Sarande & Butrint
Early this morning the Panorama slowed her engines as she made her approach into the small southern port of Sarande. Once docked, our official clearance and breakfast were finished, and our group made their way off the ship and into the port area. Two busses were waiting to take us on a short journey to the UNESCO World Heritage site of Butrint. This lovely wooded and peaceful site tells the entire history of Albania, if not the Mediterranean, from the Illyrians and Greeks through the Romans, Byzantines, Venetians and Ottoman Turks. Only a small part of this large site has been explored and excavated; due to the natural climate of Albania, nature still has the strongest hold on the acres of land that is called Butrint. Many secrets about the civilizations of the past 2500 years remain shrouded in trees, shrubs, vines and flowers.
Two local guides, Shpresa and Loreta, local English teachers from the port town of Sarande, would accompany us throughout our morning in Butrint. The drive out to Butrint took about an hour, traveling through the town of Sarande and then into the countryside along Butrint Lake. Once at the site we remained in two groups and began a leisurely walk through a fascinating and extremely layered archaeological site. Butrint enjoyed an idyllic location; except for a thin strip of land it is nearly an island at the end of a salt-water channel linking Lake Butrint to the Straits of Corfu. The surrounding woodlands, lake and valleys provided enormous resources for the many different civilizations that came and went from Butrint.
In 1928, an Italian archaeological mission, headed by Luigi Maria Ugolini, came to Butrint to make the first archaeological investigations. Between 1928 and 1939 the Italian mission uncovered most of the grand public monuments that we walked through today. Butrint became a UNESCO World Heritage Site in 1992, a National Park in 2001 and a Ramsar Wetland Site of International Importance in 2003. The Butrint Foundation, a UK registered charity, was established in 1993, and since then the Albanian Institute of Archaeology and the Butrint Foundation have worked together to research, conserve and promote the site, which is 86 square kilometers in size.
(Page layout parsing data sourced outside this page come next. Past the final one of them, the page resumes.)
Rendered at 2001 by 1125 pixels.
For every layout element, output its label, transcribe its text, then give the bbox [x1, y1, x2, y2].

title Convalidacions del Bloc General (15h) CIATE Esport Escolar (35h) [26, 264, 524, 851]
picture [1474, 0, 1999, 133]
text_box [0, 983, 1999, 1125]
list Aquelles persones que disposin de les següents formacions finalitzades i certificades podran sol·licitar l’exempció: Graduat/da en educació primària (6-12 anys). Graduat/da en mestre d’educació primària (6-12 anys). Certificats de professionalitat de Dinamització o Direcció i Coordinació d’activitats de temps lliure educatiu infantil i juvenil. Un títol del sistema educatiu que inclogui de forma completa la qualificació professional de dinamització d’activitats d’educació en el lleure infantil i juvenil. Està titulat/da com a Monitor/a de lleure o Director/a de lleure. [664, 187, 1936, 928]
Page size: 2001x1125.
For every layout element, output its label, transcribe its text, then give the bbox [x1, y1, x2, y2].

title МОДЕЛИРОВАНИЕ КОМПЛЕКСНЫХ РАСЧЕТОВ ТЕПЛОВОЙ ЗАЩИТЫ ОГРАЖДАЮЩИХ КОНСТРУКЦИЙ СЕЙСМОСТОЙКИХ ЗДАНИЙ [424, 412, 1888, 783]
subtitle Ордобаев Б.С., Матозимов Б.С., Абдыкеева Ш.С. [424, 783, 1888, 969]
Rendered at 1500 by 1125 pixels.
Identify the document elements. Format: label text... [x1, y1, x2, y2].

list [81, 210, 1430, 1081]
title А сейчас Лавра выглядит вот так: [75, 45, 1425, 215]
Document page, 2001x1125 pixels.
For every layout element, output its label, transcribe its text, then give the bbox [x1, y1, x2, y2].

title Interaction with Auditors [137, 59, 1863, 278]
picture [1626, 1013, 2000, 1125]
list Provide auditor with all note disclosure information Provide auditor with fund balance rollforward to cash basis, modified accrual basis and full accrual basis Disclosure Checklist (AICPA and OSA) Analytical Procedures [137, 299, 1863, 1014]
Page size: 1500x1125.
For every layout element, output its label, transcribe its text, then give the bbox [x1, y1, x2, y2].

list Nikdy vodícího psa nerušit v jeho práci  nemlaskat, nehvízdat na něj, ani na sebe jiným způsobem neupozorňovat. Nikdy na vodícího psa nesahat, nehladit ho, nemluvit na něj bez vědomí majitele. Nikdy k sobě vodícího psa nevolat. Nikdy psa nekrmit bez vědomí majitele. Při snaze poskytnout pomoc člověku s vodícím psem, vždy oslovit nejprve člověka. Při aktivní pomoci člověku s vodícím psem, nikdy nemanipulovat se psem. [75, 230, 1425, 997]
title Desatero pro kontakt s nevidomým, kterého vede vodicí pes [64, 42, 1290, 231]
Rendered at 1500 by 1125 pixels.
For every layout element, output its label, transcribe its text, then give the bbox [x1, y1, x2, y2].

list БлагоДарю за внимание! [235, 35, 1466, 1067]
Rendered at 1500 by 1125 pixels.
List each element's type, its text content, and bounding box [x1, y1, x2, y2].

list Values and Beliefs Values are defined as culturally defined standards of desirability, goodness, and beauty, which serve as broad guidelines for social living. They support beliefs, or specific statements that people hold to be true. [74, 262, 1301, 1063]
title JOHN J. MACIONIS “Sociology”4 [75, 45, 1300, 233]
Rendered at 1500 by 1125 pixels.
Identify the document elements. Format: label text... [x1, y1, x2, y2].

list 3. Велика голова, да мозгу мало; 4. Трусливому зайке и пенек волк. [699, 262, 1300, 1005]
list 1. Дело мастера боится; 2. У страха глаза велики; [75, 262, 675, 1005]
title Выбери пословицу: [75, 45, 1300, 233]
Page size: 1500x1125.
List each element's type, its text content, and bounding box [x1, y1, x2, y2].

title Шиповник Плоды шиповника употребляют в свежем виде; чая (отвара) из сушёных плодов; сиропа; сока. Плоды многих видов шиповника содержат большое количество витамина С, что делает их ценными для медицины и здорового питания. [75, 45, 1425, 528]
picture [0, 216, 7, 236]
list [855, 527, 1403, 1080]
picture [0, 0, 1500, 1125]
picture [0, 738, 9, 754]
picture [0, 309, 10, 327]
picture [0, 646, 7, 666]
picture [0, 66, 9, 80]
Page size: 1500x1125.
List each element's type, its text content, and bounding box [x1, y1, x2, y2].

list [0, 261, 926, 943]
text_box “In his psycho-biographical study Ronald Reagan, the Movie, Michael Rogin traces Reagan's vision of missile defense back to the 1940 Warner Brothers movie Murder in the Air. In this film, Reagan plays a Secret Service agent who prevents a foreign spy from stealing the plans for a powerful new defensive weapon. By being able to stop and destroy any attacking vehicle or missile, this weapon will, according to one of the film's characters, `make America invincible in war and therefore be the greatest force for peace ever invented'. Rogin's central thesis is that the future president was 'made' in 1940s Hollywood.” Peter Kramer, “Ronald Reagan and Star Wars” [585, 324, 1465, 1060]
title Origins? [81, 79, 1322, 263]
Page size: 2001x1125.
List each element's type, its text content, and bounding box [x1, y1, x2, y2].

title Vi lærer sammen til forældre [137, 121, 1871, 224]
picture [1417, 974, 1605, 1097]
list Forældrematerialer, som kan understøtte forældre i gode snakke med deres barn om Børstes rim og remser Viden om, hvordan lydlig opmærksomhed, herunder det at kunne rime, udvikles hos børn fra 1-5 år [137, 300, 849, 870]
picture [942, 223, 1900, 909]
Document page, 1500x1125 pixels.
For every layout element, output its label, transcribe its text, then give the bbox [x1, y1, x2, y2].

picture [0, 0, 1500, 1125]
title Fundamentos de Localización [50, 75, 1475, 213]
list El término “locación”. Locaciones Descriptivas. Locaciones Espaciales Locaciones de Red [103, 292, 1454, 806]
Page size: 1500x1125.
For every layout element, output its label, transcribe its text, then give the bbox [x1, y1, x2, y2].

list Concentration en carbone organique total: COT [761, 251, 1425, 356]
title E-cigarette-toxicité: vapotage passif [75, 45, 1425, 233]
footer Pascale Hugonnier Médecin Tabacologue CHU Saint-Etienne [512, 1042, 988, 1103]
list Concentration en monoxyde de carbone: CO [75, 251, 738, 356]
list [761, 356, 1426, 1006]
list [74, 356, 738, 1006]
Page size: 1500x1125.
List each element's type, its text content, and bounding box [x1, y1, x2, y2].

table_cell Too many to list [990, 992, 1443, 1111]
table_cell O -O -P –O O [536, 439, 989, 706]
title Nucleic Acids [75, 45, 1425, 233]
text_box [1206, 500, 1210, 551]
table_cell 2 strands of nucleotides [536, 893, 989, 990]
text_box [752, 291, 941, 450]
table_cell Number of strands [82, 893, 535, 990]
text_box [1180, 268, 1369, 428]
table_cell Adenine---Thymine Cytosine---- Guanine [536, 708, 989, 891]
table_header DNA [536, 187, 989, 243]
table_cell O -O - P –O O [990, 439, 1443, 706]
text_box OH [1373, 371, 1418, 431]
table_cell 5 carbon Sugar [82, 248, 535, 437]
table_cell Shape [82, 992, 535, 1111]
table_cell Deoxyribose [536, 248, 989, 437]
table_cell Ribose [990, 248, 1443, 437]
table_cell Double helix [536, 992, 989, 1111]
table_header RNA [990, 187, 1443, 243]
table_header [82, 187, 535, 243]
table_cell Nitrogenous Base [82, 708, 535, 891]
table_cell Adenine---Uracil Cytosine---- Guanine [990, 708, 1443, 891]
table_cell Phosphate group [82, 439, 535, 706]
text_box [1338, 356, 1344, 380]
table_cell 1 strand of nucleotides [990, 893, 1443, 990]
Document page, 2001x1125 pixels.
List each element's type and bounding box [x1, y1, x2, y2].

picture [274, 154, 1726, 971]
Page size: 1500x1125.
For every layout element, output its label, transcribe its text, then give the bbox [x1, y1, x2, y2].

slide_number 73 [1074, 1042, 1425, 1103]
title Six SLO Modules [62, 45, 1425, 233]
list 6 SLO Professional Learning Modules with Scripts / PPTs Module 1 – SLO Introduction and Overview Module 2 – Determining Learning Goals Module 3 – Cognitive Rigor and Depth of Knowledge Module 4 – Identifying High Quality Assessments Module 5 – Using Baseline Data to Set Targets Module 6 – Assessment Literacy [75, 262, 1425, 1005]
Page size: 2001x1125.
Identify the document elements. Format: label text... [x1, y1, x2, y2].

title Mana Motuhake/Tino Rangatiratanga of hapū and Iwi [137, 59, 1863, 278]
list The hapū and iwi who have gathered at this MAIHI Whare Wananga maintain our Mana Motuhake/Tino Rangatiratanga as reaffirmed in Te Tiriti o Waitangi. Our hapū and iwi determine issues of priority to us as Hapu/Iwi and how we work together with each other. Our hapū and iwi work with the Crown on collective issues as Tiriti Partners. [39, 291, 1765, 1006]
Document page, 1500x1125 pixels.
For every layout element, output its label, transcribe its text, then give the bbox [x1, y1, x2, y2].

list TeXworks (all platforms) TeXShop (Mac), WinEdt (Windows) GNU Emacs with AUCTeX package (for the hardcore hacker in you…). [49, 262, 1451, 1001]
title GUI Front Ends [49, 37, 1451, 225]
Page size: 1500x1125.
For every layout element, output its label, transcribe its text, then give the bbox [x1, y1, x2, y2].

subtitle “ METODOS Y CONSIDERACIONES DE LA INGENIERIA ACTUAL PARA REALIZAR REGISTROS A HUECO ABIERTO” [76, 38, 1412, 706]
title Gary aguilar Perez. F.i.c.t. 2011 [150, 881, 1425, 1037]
Our walk started at the entrance with a Venetian tower that had been constructed between the 15th and 16th centuries. We then walked under the protective canopy of oaks, bay laurel and red bud trees making our way to the 4th-century B.C. sanctuary dedicated to the healing god Asclepius. Next to this sanctuary was a 3rd-century B.C. theatre; later adapted to a Roman design with a stage building. Onward through the site to a 6th-century baptistery with a mosaic floor representing Christian salvation and a final long pause in the Great Basilica, an early Christian church, constructed in the 6th century A.D. Returning to the woods we made our way to the top of the site on the acropolis, which later became a Venetian and then a Turkish fort. From this vantage point we had excellent views of Lake Butrint and the surrounding area.
Once back on board our busses we returned to Sarande and made our way up to Ottoman Castle of Lekuris, overlooking the Sarande Harbor. Snacks and drinks were available for a short break before returning to the Panorama and lunch on board.
After lunch we cast off and made our way 18 miles north to a small bay called Porto Palermo. A late afternoon swim was a refreshing break from the busy morning and following announcements a lovely surprise had been planned for sunset. Making our way either by Zodiac or walking a short distance, we came to a deserted castle which was once home to Ali Pasha, whose fame as a ruthless ruler earned him the name of “the Muslim Bonaparte.” The sun was setting in the western sky, a traditional Albanian musician stood at the entrance to the castle, playing a flute. The bottom floor of the castle, from the entrance all the way to the stairs leading to the top terrace, was lined with candles, bathing the walls in soft light. Hors d'oeuvres and drinks were ready when we all arrived on the terrace. As Vadim continued to play old traditional Albanian songs the sun moved rapidly west over the last small mountain, ending our second day in Albania, a fledgling democracy and a country of some of the most hospitable people of the Balkan Peninsula. Go Albania!!!